By means of the doctrine of subrogation, one person is substituted for another in the exercise of that other’s rights against a third person. In particular, it is the process by which one party is substituted for another so that the first party may enforce that other’s rights against a third party. Mark Leeming (Faculty of Law, University of Sydney) has just published “Subrogation, Equity and Unjust Enrichment” as Sydney Law School Research Paper No 12/52 on SSRN. It is a version of his paper in Glister and Ridge (eds) Fault Lines in Equity (Hart Publishing, Oxford, 2012) 27-43 (collecting the papers from the symposium “Comparative Perspectives on Equity” held at the University of Sydney on 14 December 2010). This is the abstract:
Is “unjust enrichment” merely a unifying theme, or is it something more, a legal norm in its own right capable of supplying answers to particular cases? Or, if that is a false distinction, and indeed “unjust enrichment” may be either, then what approach is more likely to result in a legal system whose operation is clear, certain and coherent? This paper is directed to those questions. It notes the highly divergent approaches to a single doctrine – subrogation – in the House of Lords and the High Court of Australia, with a view to evaluating which mode of reasoning leads to clarity, transparency and coherence.
The divergence between the House of Lords and the High Court of Australia can be seen in the different approaches in Banque Financière de la Cité v Parc (Battersea) Ltd  1 AC 221,  UKHL 7 (26 February 1998) and Bofinger v Kingsway (2009) 239 CLR 269,  HCA 44 (13 October 2009) (I blogged about this case here and here). In the former, the House of Lords saw tight connections between unjust enrichment and subrogation; in the latter, the High Court of Australia not only rejected a large role for unjust enrichment analysis but also explained subrogation as applicable to a variety of circumstances. In this debate, Leeming defends Bofinger: “If a case for a new conceptual framework is to be made out, it needs to be justified, not proselytised”.
I agree with that comment, but I think that the terms of the debate are too circumscribed. In my view, it is not a straight choice between these two positions. Instead, subrogation is a rather protean doctrine, founded upon many different principles. For example, other than situations where there is an express or implied term to that effect in a contract (such as with insurance contracts; see Caledonia North Sea Limited v British Telecommunications plc (Scotland) 2002 SC (HL) 117, 2002 SLT 278,  UKHL 4 (7 February 2002)), it can arise by operation of law (i) to reverse unjust enrichment (BFC v Parc); (ii) on well settled established principles and in defined circumstances (Bofinger); (iii) when “reason and justice” demand that it should be (Highland Finance (Ireland) v Sacred Heart College of Agriculture  2 IR 180); (iv) when it reflects the presumed or actual intention of the parties (Ghana Commercial Bank v Chandiram  AC 732,  UKPC 20 (20 June 1960)); or (v) as a matter of judicial discretion (Re Downer Enterprises  1 WLR 1460).

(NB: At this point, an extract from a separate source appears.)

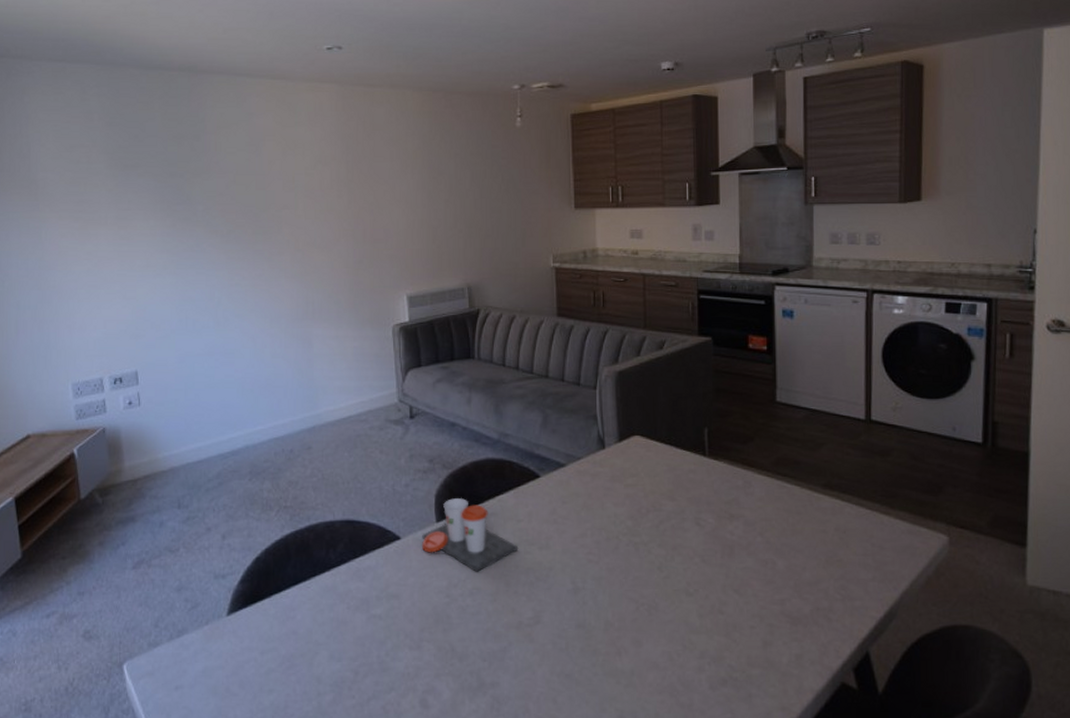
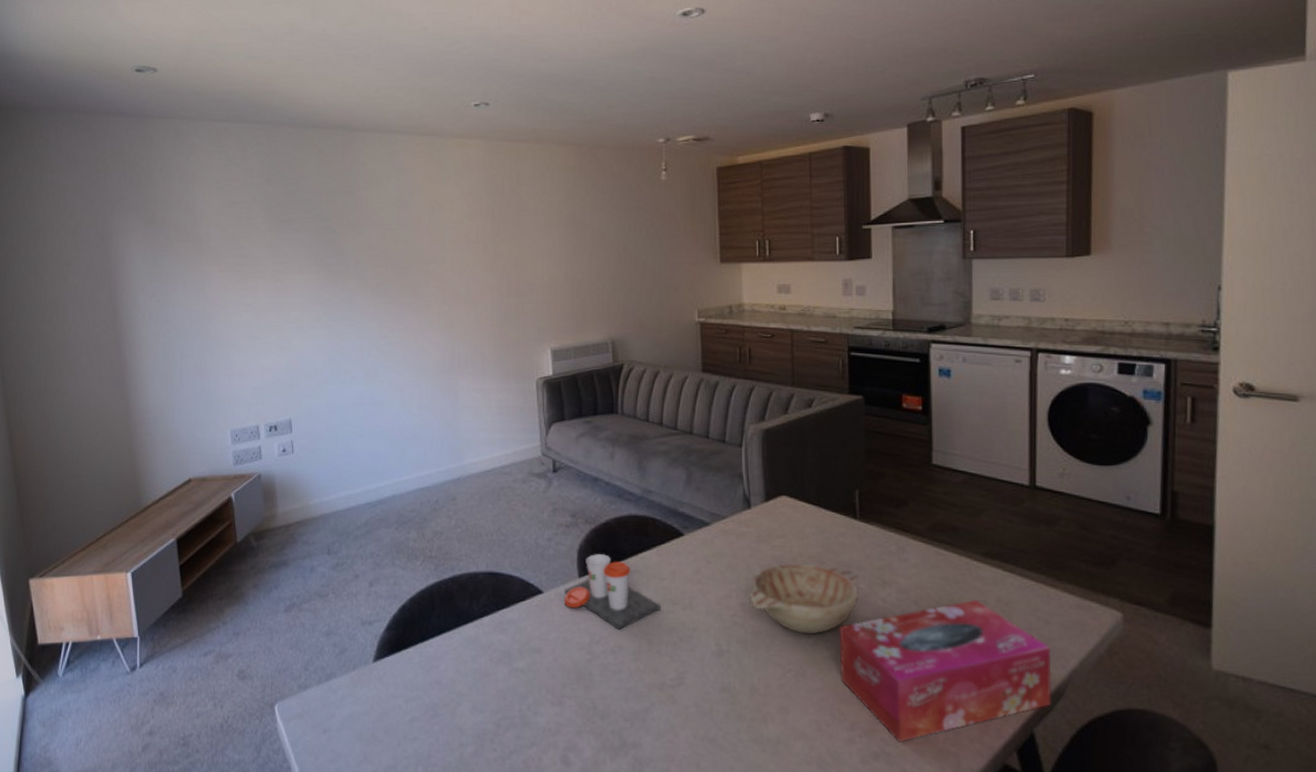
decorative bowl: none [604,500,709,569] -> present [750,563,860,635]
tissue box: none [689,529,885,668] -> present [838,599,1052,742]

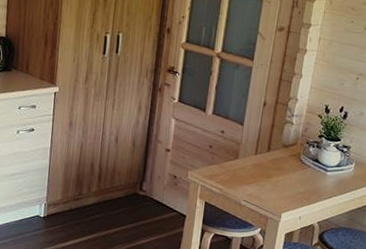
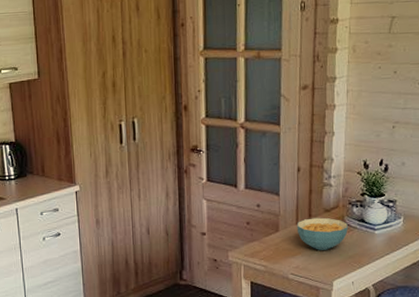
cereal bowl: none [255,151,303,183] -> present [296,217,348,250]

Attempts to fit the many different cases and approaches into a single over over-arching theory have not been very successful, making it highly unlikely that any single theory will successfully explain the whole field. Instead, both BFC v Parc and Bofinger can be right. It is hard to see how the facts in BFC v Parc could come within a recognised category of subrogation, so unjust enrichment can be deployed to justify the development of a new category of subrogation to cover the facts of the case. On the other hand, it is clear that the facts of Bofinger fell to be decided within an existing category, so it was unnecessary to explain that category in unjust enrichment terms or otherwise consider restitution doctrine.